Es destacable el sólido desempeño macroeconómico y la saludable administración de las finanzas públicas de Bolivia en un contexto internacional desfavorable, caracterizado por fluctuaciones constantes de precios. Mientras otros países vecinos enfrentan desafíos significativos, Bolivia ha demostrado una gestión económica estable y responsable, evitando que el peso de la crisis recaiga sobre los hogares y las empresas.

Estos resultados positivos en la administración de las finanzas públicas son una manifestación clara del enfoque acertado del Modelo Económico Social Comunitario Productivo (MESCP). Este modelo ha permitido generar un crecimiento económico sostenido con justicia social, gracias a una adecuada administración de los recursos del país.

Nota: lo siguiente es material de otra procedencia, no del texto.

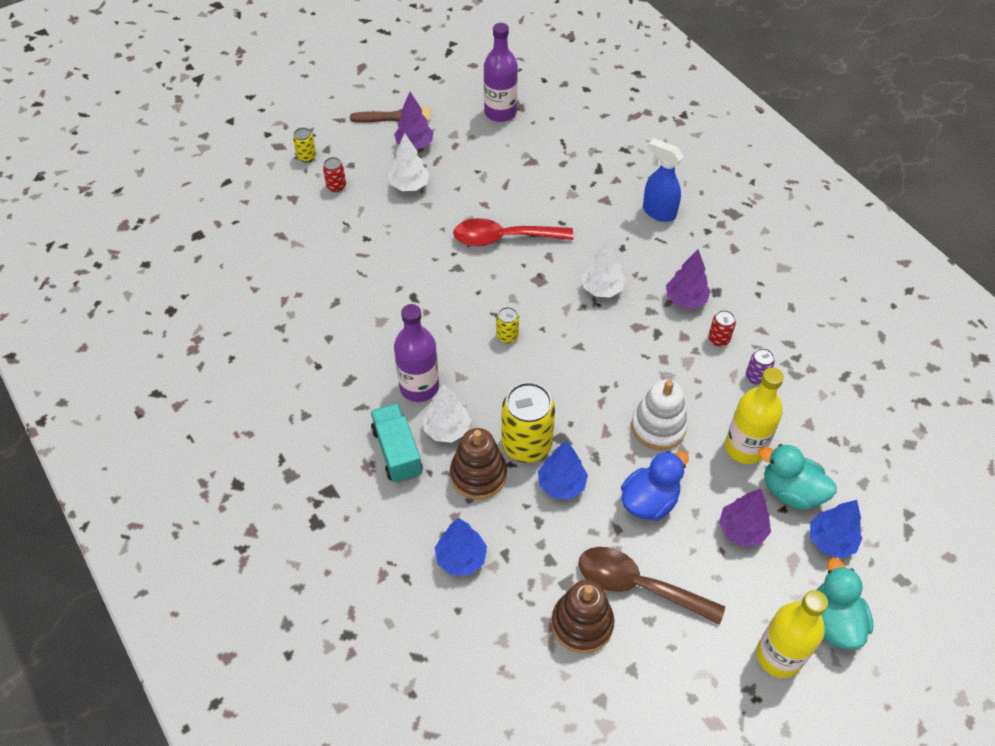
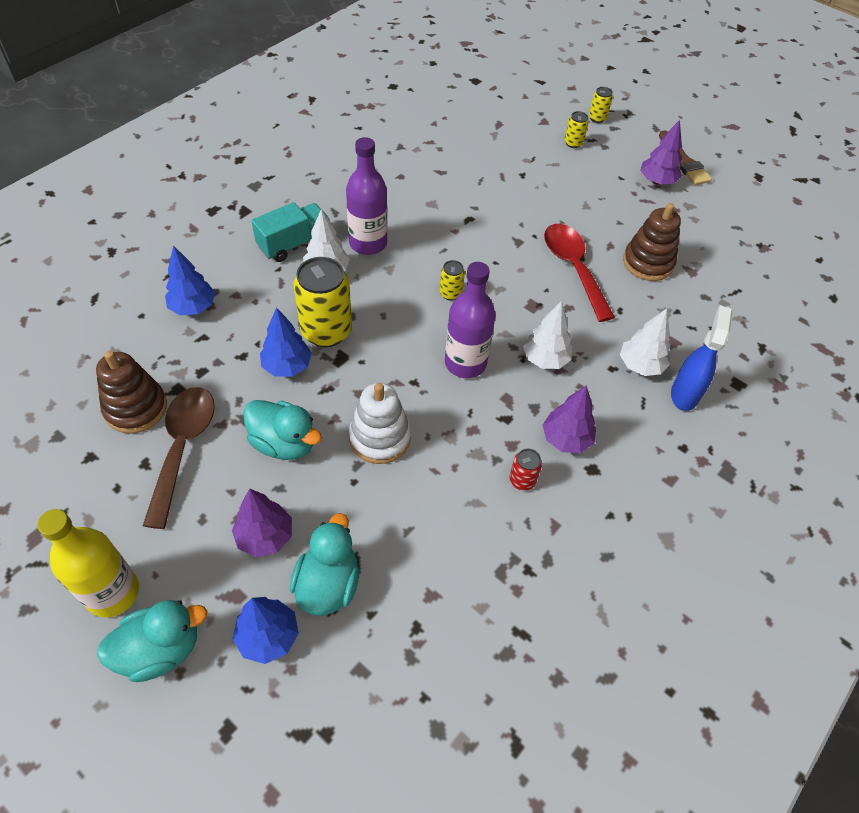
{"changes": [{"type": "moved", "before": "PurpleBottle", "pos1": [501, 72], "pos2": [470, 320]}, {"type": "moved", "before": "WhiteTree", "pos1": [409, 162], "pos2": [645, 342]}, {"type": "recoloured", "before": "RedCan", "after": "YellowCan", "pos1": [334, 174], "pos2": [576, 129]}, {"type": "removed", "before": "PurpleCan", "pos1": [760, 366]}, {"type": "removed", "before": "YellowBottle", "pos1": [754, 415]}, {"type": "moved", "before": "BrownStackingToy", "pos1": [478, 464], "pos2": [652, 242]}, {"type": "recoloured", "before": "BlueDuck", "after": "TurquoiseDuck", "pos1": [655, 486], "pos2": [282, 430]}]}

En concordancia con las palabras del reconocido economista R. Musgrave, el Estado desempeña tres funciones fundamentales: asignación, distribución y estabilización. En este sentido, el Gobierno ha demostrado su capacidad para asignar eficientemente los recursos disponibles, asegurando que lleguen a los sectores más necesitados y promoviendo la equidad en la distribución de la riqueza.

Asimismo, el Gobierno ha desempeñado un papel activo en la estabilización económica mediante la implementación de políticas fiscales prudentes, las cuales han contribuido a mantener la solidez económica del país y a proteger la economía de los vaivenes de la economía global. Estas funciones desempeñadas por el Estado han dado lugar a una gestión favorable para el conjunto de la población boliviana, promoviendo el bienestar y la justicia social.